Allogeneic Stem Cell Transplantation
Results of the BMT CTN 10102 phase III study of autologous stem cell transplantation, followed by allogeneic or autologous stem cell transplantation, in patients with multiple myeloma (Krishnan et al: Lancet Oncology 2011;12:1195-1203) showed that non-myeloblative allogeneic stem cell transplantation after autologous stem cell transplantation was not more effective than tandem autologous transplantation for patients with standard risk multiple myeloma.
However, another trial with more long-term follow-up (Björkstrand et al: JCO 2011;29:3016-3022) showed that both progression-free survival and overall survival were superior after auto-allo as compared with auto only. Giaccone et al (Blood 2011;117:6721-6727) also reported long-term clinical outcomes after a median of seven years of follow-up showing superior overall survival and event-free survival for patients who received a cytoreductive autograft followed by a non-myeloblative allograft over those receiving a second melphalan-based autograft.
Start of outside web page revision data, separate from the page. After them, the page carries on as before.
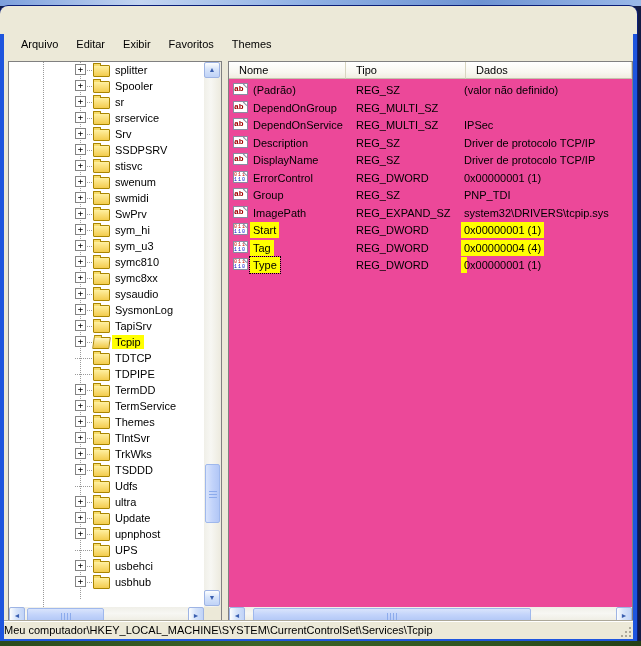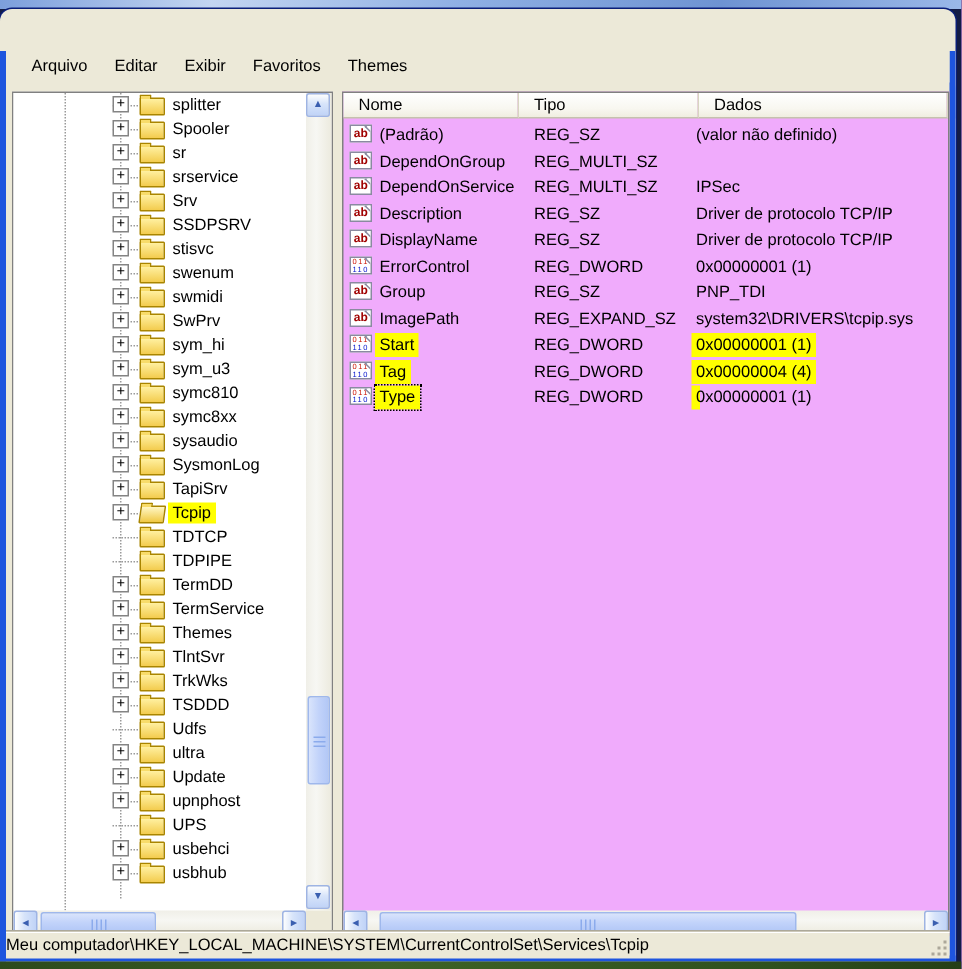--- a/index.html
+++ b/index.html
@@ -51,7 +51,7 @@
   .tree-panel{position:absolute;left:8px;top:55px;width:214px;height:563px;background:#fff;
     border:1px solid #808080;box-sizing:border-box;}
   .splitter{position:absolute;left:222px;top:55px;width:6px;height:563px;background:#ece9d8;}
-  .list-panel{position:absolute;left:228px;top:55px;width:405px;height:563px;background:#f0abfc;
+  .list-panel{position:absolute;left:228px;top:55px;width:405px;height:563px;background:#ec4899;
     border:1px solid #808080;box-sizing:border-box;}
   
   .tree-viewport{position:absolute;left:0;top:0;width:195px;height:545px;overflow:hidden;background:#fff;}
Diehard proponents of allografting are optimistic that perhaps trials that still fail to show a survival advantage for allogeneic transplantation may also show a survival advantage with longer-term follow-up. However, in 2011 few people would consider allografting patients with myeloma outside of the context of a clinical trial, except perhaps in a few very young patients.
Outcomes of Therapy
A report from the 2009 International Myeloma Workshop also updated recommendations for the uniform reporting of clinical trials. 2011, however, provided no resolution on the fundamental clash of philosophies of cure versus control in multiple myeloma (Rajkumar et al: Blood 2011;118:3205-3211), although additional data continue to emerge on the correlation of complete responses with long-term progression-free and overall survival (Gay et al: Blood 2011:117:3025-3031).
Despite all of the advances in the treatment of this disease, we still have a lot of work ahead of us, as demonstrated by Kumar et al (Leukemia 2012;26:149-157; published online 7/29/11), demonstrating that in patients with relapsed myeloma who are refractory to bortezomib and were relapsed, refractory to, or ineligible to receive an immunomodulatory drug, the median overall survival and event-free survival times were a sobering nine and five months, respectively. This will certainly keep us busy in 2012 and beyond.